Extracted text:
□ □ □

The ETSI IPR policy is governed by French law where, as a contractual matter, HTC as an implenter of the ETSI standards is a third-party beneficiary of Ericsson’s FRAND contract with ETSI and is entitled to enforce that contract.  Further, Judge Gilstrap previously ruled that ETSI’s IPR policy does not require licensing based on the smallest saleable patent-practicing unit (SSPPU), but depends on the facts of a particular case with no prescribed methodology:

[A]s a matter of French law, the FRAND commitment embodied in the ETSI IPR policy does not require a FRAND license to be based on the SSPPU.  Rather, whether a license meets the requirements of FRAND will depend on the particular facts of the case, as there is no prescribed methodology for calculating a FRAND license.

Further, Judge Gilstrap ruled that, under French law, an SEP-owner satisfies its FRAND commitment by “either (1) offer a FRAND license, or (2) negotiate in good faith towards a FRAND license.”  The jury determined that neither HTC nor Ericsson had negotiated in good faith towards a FRAND license.  But Ericsson still would have complied with its FRAND commitment if it had “offer[ed] a FRAND license,” which Judge Gilstrap will determine here.

Smallest Saleable Patent Practicing Unit (SSPPU)

HTC’s assertion that Ericsson breached its FRAND-commitment primarily was premised on whether “Ericsson should have based its royalty calculation on the smallest saleable patent practicing unit, or SSPPU, contained in a cellular device, which HTC submitted was the baseband processor.”  HTC argued that licensing based on the SSPPU (i.e., baseband chip) was required to apportion out features that were not related to the cellular connection, and proposed that Ericsson receive a few cents per device based on the profit margin for the chips:

HTC argued that, due to the proliferation of features in modern smartphones that are not related to cellular connectivity and as a matter of economics, the royalty should be based on the baseband processor in order to apportion out the value of features not related to the cellular connection.

□ □ □

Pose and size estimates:
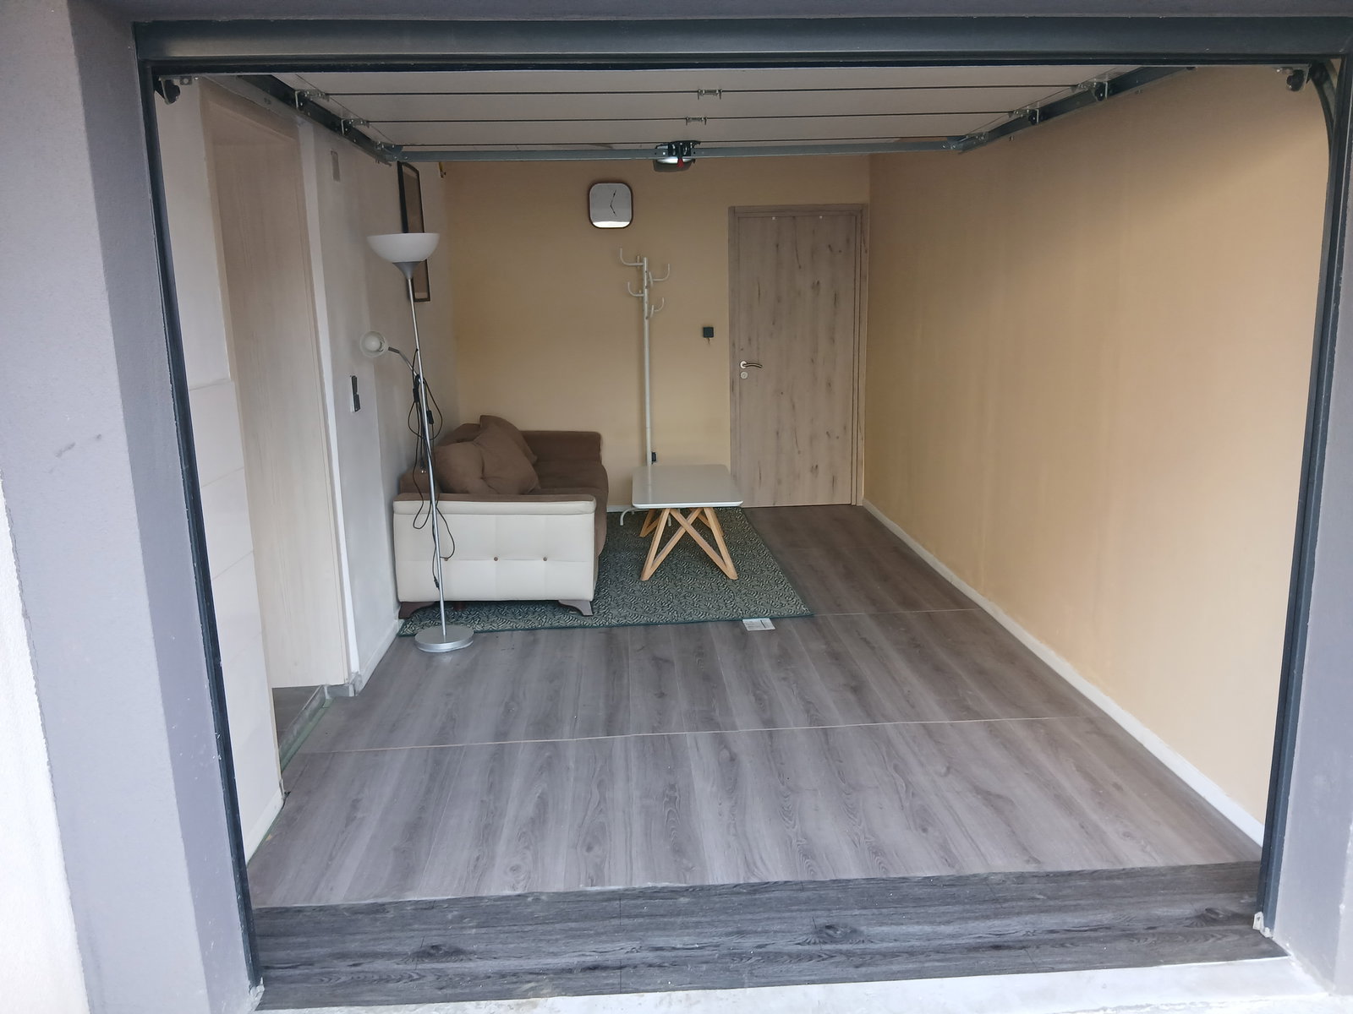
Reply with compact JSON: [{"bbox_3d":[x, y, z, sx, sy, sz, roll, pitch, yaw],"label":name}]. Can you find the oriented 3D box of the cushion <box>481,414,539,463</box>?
[{"bbox_3d":[-1.063,-0.321,5.994,0.190,0.430,0.450,-18,-1,40],"label":"cushion"}]

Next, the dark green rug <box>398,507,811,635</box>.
[{"bbox_3d":[-0.399,0.300,6.035,1.944,0.012,2.545,-2,12,-3],"label":"dark green rug"}]

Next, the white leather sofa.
[{"bbox_3d":[-0.910,-0.027,5.932,1.011,0.701,2.227,-2,12,-3],"label":"white leather sofa"}]

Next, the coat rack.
[{"bbox_3d":[-0.189,-0.793,6.804,0.415,1.818,0.409,-2,12,-3],"label":"coat rack"}]

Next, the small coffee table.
[{"bbox_3d":[0.058,0.073,5.986,0.595,0.445,1.200,-1,12,0],"label":"small coffee table"}]

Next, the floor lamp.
[{"bbox_3d":[-1.113,-0.249,4.372,0.348,1.792,0.348,-2,12,-3],"label":"floor lamp"}]

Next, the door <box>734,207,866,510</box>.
[{"bbox_3d":[0.860,-1.034,7.184,0.961,2.109,0.090,-2,12,-3],"label":"door"}]

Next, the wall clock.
[{"bbox_3d":[-0.442,-2.037,6.876,0.298,0.306,0.045,-2,12,-3],"label":"wall clock"}]

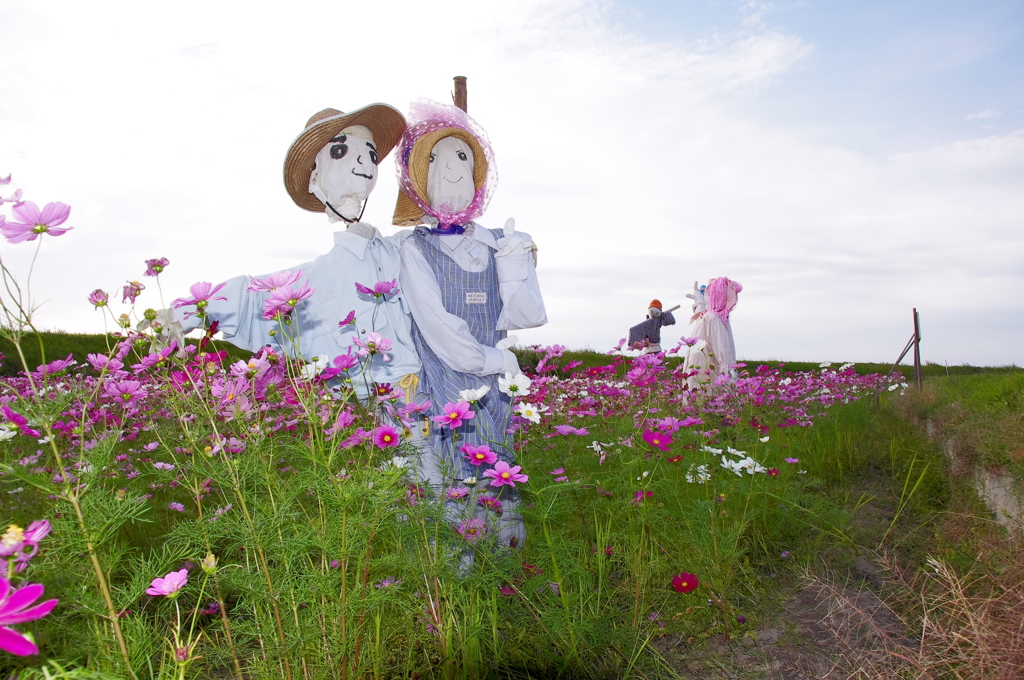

□ □ □

Work task 1: In the text on the HTC–Ericsson FRAND dispute, what did HTC submit was the smallest saleable patent practicing unit contained in a cellular device?
Work task 2: Carry the text on the HTC–Ericsson FRAND dispute forward from the point where it stops.

Reply 1: The baseband processor.

Reply 2:
At trial, HTC asserted that a portion of the profit margin of a baseband processor was the cash flow available for payment of license fees, and that, as a result, the aggregate royalty for all essential patent holders should be between $0.19 and $1.22 per 4G device.  Based on HTC’s calculations of Ericsson’s share of patents compared to the industry, HTC claimed that under its SSPPU approach, Ericsson’s royalty should be between $0.01 and $0.08 per 4G device.

In response, Ericsson argued that the profit margin on a component of a device, such as the baseband chip, may not represent the value of the intellectual property embodied in that device, “especially in a situation like the one presented here where the component supplier does not pay royalties for that intellectual property.”

Judge Gilstrap found that “the market-based evidence offered by Ericsson at trial shows that customers value cellular technology more highly than HTC suggests”, including “evidence that consumers are willing to pay more than $100 to add cellular functionality to regular Wi-Fi enabled tablets”:

The market-based evidence of the value of cellular belies HTC’s suggestion that the entire value of the cellular technology [based on profits on the baseband chip component] is between $0.19 and $1.22 and demonstrates the reasonableness of Ericsson’s proposed royalty rates of $2.50 or 1% with a $1 floor and a $4 cap per 4G device.

Judge Gilstrap further stated that it was disputed whether the baseband chip was the SSPPU, because several SEPs patent claims required components other than the baseband chip–e.g., “antennas, RF switches, baseband filters, low-noise amplifies, and duplexers”–and patent claims were directed to the entire “mobile terminal” or “user equipment”, not just the baseband chip.

Finally, Judge Gilstrap considered evidence of the actual industry practice of licensing at the end product level, not baseband chip component level, stating:

The Court views the rates contained in licenses as highly probative, given the sophistication of the market and the amount of resources and time that the industry devotes to negotiations.  Ericsson established, and HTC’s own experts conceded, that there are no examples in the industry of licenses that have been negotiated based on the profit margin, or even the cost, of a baseband processor.  HTC’s license expert … was unable to identify a single industry license based on the profit margin of a chip.

Based on the foregoing, Judge Gilstrap ruled that there was sufficient and credible evidence for the jury to reject HTC’s SSPPU approach:

Specifically, Ericsson presented credible evidence (i) that the profit margin, or even the cost, of the baseband processor is not reflective of the value conferred by Ericsson’s cellular essential patents, (ii) that Ericsson’s patents are not limited in claim scope to a baseband processor, and as a result, even if one were to indulge HTC’s approach, the baseband processor is not the proper SSPPU, and (iii) that the market evidence, in the form of comparable licenses, has failed to embrace HTC’s preferred SSPPU methdology.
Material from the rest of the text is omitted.